Return exactly the lines of the entries that start at the line containing "och att han" and continue to the last line. Omit the pictures.

BEGIN DATA FOR ANALYSIS

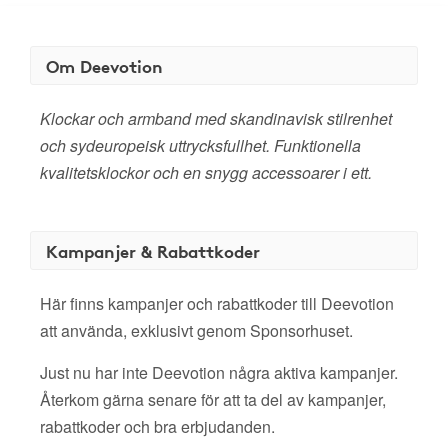
Om Deevotion
Klockar och armband med skandinavisk stilrenhet
och sydeuropeisk uttrycksfullhet. Funktionella
kvalitetsklockor och en snygg accessoarer i ett.
Kampanjer & Rabattkoder
Här finns kampanjer och rabattkoder till Deevotion
att använda, exklusivt genom Sponsorhuset.
Just nu har inte Deevotion några aktiva kampanjer.
Återkom gärna senare för att ta del av kampanjer,
rabattkoder och bra erbjudanden.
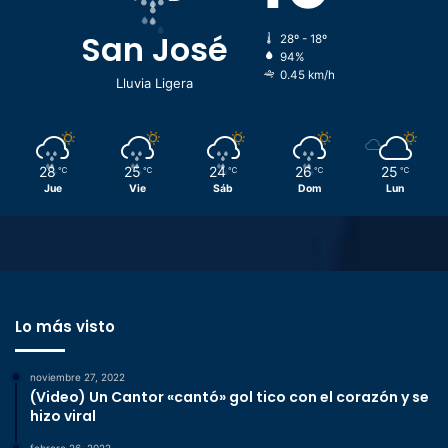
San José
28º - 18º
94%
0.45 km/h
Lluvia Ligera
28
25
24
26
25
℃
℃
℃
℃
℃
Jue
Vie
Sáb
Dom
Lun
Lo más visto
noviembre 27, 2022
(Video) Un Cantor «cantó» gol tico con el corazón y se
hizo viral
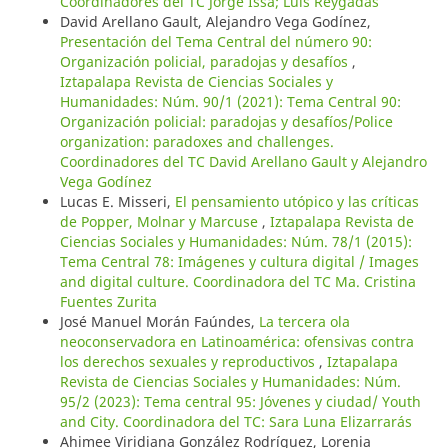
Coordinadores del TC Jorge Issa; Luis Reygadas
David Arellano Gault, Alejandro Vega Godínez,
Presentación del Tema Central del número 90:
Organización policial, paradojas y desafíos
,
Iztapalapa Revista de Ciencias Sociales y
Humanidades: Núm. 90/1 (2021): Tema Central 90:
Organización policial: paradojas y desafíos/Police
organization: paradoxes and challenges.
Coordinadores del TC David Arellano Gault y Alejandro
Vega Godínez
Lucas E. Misseri,
El pensamiento utópico y las críticas
de Popper, Molnar y Marcuse
,
Iztapalapa Revista de
Ciencias Sociales y Humanidades: Núm. 78/1 (2015):
Tema Central 78: Imágenes y cultura digital / Images
and digital culture. Coordinadora del TC Ma. Cristina
Fuentes Zurita
José Manuel Morán Faúndes,
La tercera ola
neoconservadora en Latinoamérica: ofensivas contra
los derechos sexuales y reproductivos
,
Iztapalapa
Revista de Ciencias Sociales y Humanidades: Núm.
95/2 (2023): Tema central 95: Jóvenes y ciudad/ Youth
and City. Coordinadora del TC: Sara Luna Elizarrarás
Ahimee Viridiana González Rodríguez, Lorenia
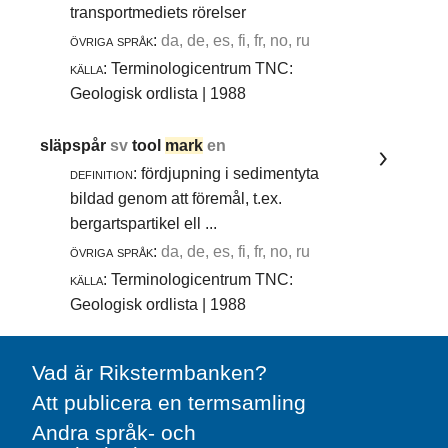
transportmediets rörelser
övriga språk:
da, de, es, fi, fr, no, ru
källa:
Terminologicentrum TNC:
Geologisk ordlista | 1988
släpspår
sv
tool
mark
en
definition:
fördjupning i sedimentyta
bildad genom att föremål, t.ex.
bergartspartikel ell ...
övriga språk:
da, de, es, fi, fr, no, ru
källa:
Terminologicentrum TNC:
Geologisk ordlista | 1988
Vad är Rikstermbanken?
Att publicera en termsamling
Andra språk- och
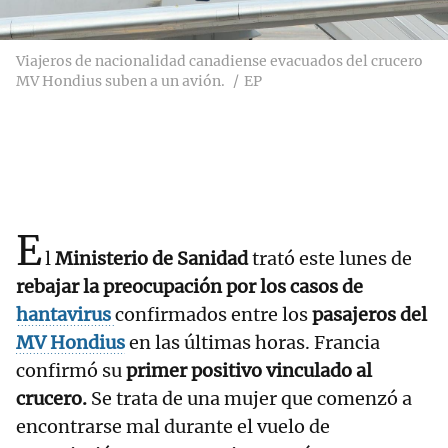
Viajeros de nacionalidad canadiense evacuados del crucero
MV Hondius suben a un avión.
EP
E
l
Ministerio de Sanidad
trató este lunes de
rebajar la preocupación por los casos de
hantavirus
confirmados entre los
pasajeros del
MV Hondius
en las últimas horas. Francia
confirmó su
primer positivo vinculado al
crucero.
Se trata de una mujer que comenzó a
encontrarse mal durante el vuelo de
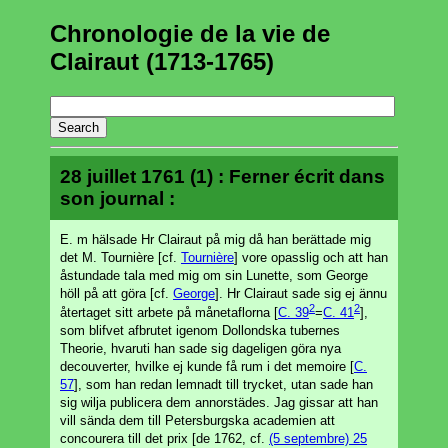
Chronologie de la vie de
Clairaut (1713-1765)
28 juillet 1761 (1) : Ferner écrit dans
son journal :
E. m hälsade Hr Clairaut på mig då han berättade mig
det M. Tournière [cf.
Tournière
] vore opasslig och att han
åstundade tala med mig om sin Lunette, som George
höll på att göra [cf.
George
]. Hr Clairaut sade sig ej ännu
2
2
återtaget sitt arbete på månetaflorna [
C. 39
=
C. 41
],
som blifvet afbrutet igenom Dollondska tubernes
Theorie, hvaruti han sade sig dageligen göra nya
decouverter, hvilke ej kunde få rum i det memoire [
C.
57
], som han redan lemnadt till trycket, utan sade han
sig wilja publicera dem annorstädes. Jag gissar att han
vill sända dem till Petersburgska academien att
concourera till det prix [de 1762, cf.
(5 septembre) 25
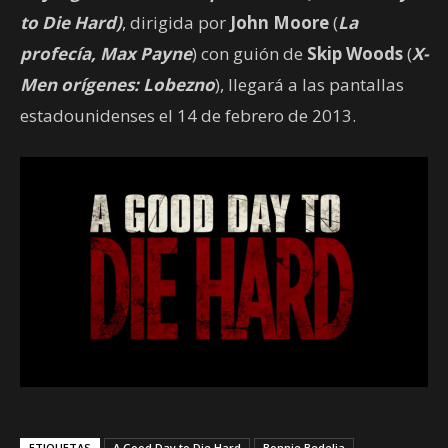
to Die Hard)
, dirigida por
John Moore
(
La
profecía, Max Payne
) con guión de
Skip Woods
(
X-
Men orígenes: Lobezno
), llegará a las pantallas
estadounidenses el 14 de febrero de 2013.
ETIQUETAS
A Good Day to Die Hard
Bonnie Bedelia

END DATA FOR ANALYSIS

SOLUTION TO THIS EXERCISE »
] vore opasslig och att han
åstundade tala med mig om sin Lunette, som George
höll på att göra [cf.
George
]. Hr Clairaut sade sig ej ännu
2
2
återtaget sitt arbete på månetaflorna [
C. 39
=
C. 41
],
som blifvet afbrutet igenom Dollondska tubernes
Theorie, hvaruti han sade sig dageligen göra nya
decouverter, hvilke ej kunde få rum i det memoire [
C.
57
], som han redan lemnadt till trycket, utan sade han
sig wilja publicera dem annorstädes. Jag gissar att han
vill sända dem till Petersburgska academien att
concourera till det prix [de 1762, cf.
(5 septembre) 25
to Die Hard)
, dirigida por
John Moore
(
La
profecía, Max Payne
) con guión de
Skip Woods
(
X-
Men orígenes: Lobezno
), llegará a las pantallas
estadounidenses el 14 de febrero de 2013.
ETIQUETAS
A Good Day to Die Hard
Bonnie Bedelia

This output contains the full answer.